Tip #2: It’s the small gestures that count. In the dating world, you buy flowers for their birthday, get game tickets to their favorite sports team, or send them a text when a song reminds you of them. In the business world, this might entail a gift of flowers for their birthday, some season tickets, or my personal favorite – a hand-written note to say “Congrats!” when you hear that they’ve won a new contract.
2. Meet the In-Laws.
While it’s easy to become “love-struck” when time is of the essence, don’t be tempted to skip over the due diligence. In the dating world, this is the step when you meet your significant other’s friends, family, and even coworkers. Investigate the potential partners. Research who they team with, clients they work for, who they purchase supplies from, who their employees are, the firm’s reputation, etc. Gauge your compatibility: does their business style mesh well with yours? Do you have chemistry? That is, will you like being a team for the term of the contract?
Will being associated with them harm your reputation? We’ve witnessed many companies’ success hindered by their less-than-stellar teaming partners.
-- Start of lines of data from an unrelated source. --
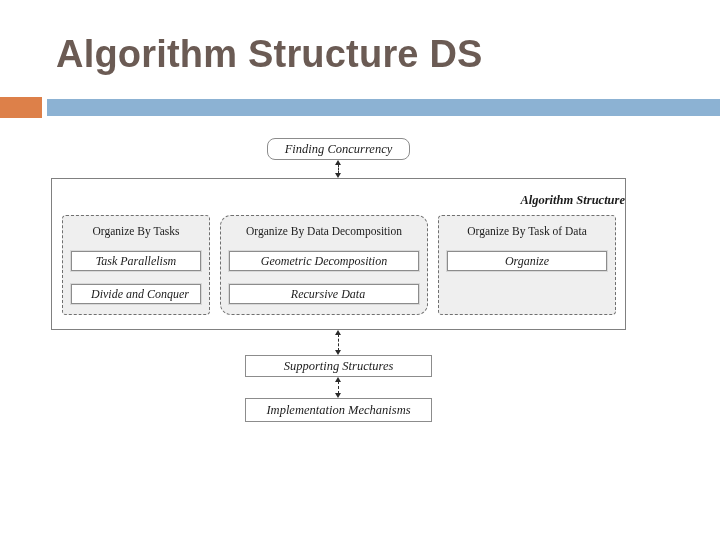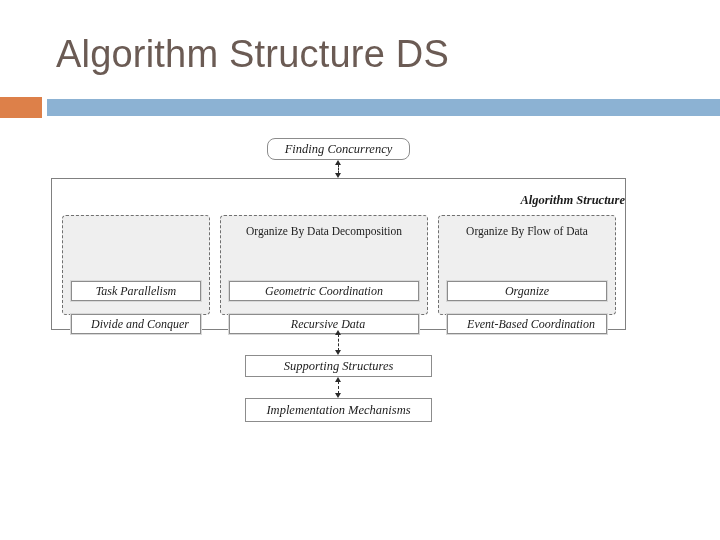--- a/index.html
+++ b/index.html
@@ -22,7 +22,7 @@
     top: 33px;
     font-family: "Liberation Sans", sans-serif;
     font-size: 38px;
-    font-weight: 400;
+    font-weight: 700;
     color: #6b5b54;
     letter-spacing: 0.2px;
     white-space: nowrap;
Now is the time to verify your potential partners’ performance reviews. In the bidding industry, there is a degree of guilt by association: you don’t want another company’s bad reputation to become your bad reputation.
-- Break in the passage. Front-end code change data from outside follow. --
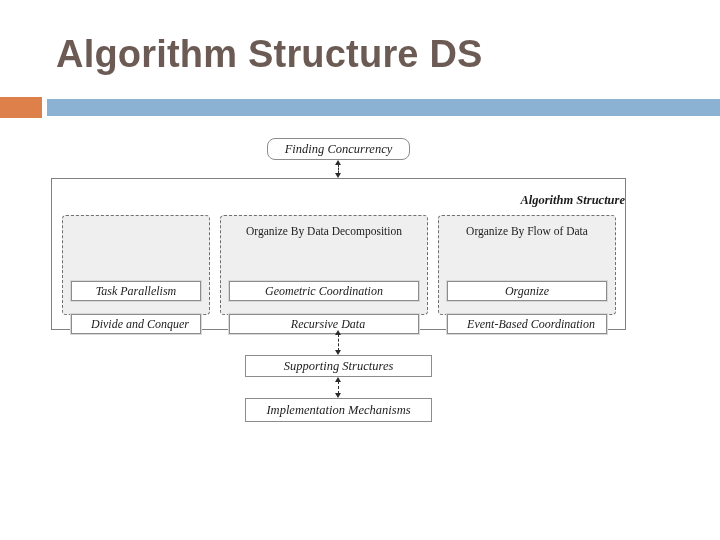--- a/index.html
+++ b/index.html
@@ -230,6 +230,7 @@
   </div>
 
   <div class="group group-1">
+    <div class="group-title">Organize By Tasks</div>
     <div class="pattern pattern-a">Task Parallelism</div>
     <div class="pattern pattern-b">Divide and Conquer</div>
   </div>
When it comes to true love, we don’t typically include a person’s financial strength at the top of our priority list. However, when it comes to a teaming partner, financial stability should be near the top of your list of must-haves. If you plan to invest time and effort into nurturing a relationship, make sure they will be there for you when you need them most and not be out of the running because they can’t meet bonding requirements or, worse, are on the verge of not being around at all.
3. Know when to Break Up.
During your investigation, if you find too many skeletons in your potential teaming partner’s closet, if they are not forthcoming with pertinent information, or if their stated capabilities don’t match up with their project experience, it’s time to call it quits and move on before others can say, “We told you so.” Don’t waste time on a doomed relationship. Save your efforts for the real “catch”: if you do it right, you can build a potentially long-lasting, mutually rewarding union that will last bid season after bid season.
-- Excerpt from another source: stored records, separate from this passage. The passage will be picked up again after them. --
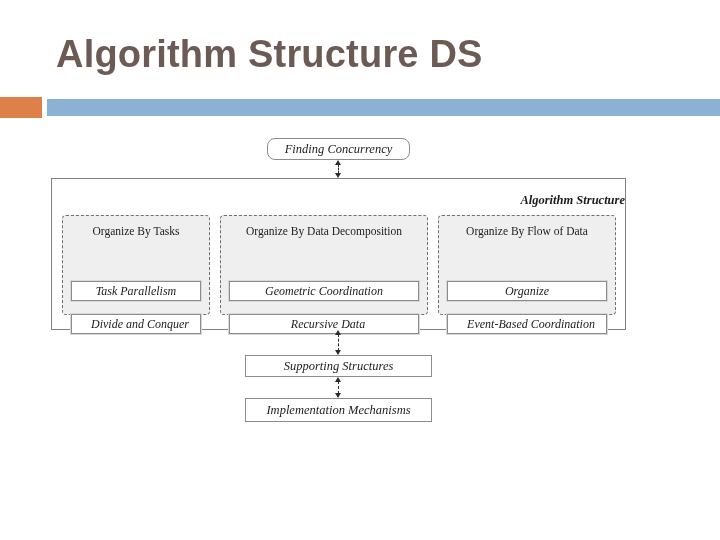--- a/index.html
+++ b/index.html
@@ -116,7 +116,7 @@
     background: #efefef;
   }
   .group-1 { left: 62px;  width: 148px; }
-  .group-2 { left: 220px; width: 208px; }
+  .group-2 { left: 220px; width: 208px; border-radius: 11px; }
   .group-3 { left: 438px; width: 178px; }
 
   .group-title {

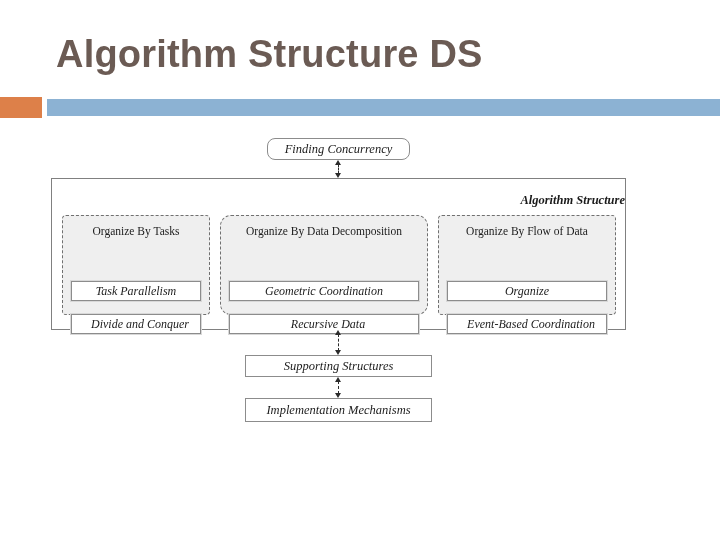--- a/index.html
+++ b/index.html
@@ -242,7 +242,7 @@
   </div>
 
   <div class="group group-3">
-    <div class="group-title">Organize By Flow of Data</div>
+    <div class="group-title">Organize By Task of Data</div>
     <div class="pattern pattern-a">Organize</div>
     <div class="pattern pattern-b">Event-Based Coordination</div>
   </div>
4. How to Keep those Good Ones.
Wine, check; roses, check; ring, check. You popped the question and the answer was “I do.” Now what?
Once you’ve found “The One(s),” don’t get complacent. A long-term teaming relationship goes a long way in giving you higher proposal ratings. Nothing says ‘staying power’ like having a go-to, always reliable, reputable and capable teaming partner.
Make sure to adequately evaluate and plan for identified risks and define the process to remedy potential problems down the road. Not taking shortcuts when it comes to contingency planning for operational or performance issues will help you in the long run to respond to challenges and promote the long-term viability of the strategic partnership, as well as maintain a positive relationship with your Government client.
Tip# 3: All too often, our clients see a decline in executive sponsorship as the partnership matures. To ensure that the teaming structure and operating model are properly aligned with your company’s vision and strategy, secure commitment from an Executive who will remain personally involved. Meet regularly throughout the life of the teaming arrangement to ensure the teaming relationship remains balanced and neither side loses sight of the big picture.
Tip# 4: Remember: no matter how wonderful your partnership may be, your partner is still running their own business—your interests are not automatically theirs. To make the partnership work, your teaming partner needs to continue to feel that you are beneficial to them.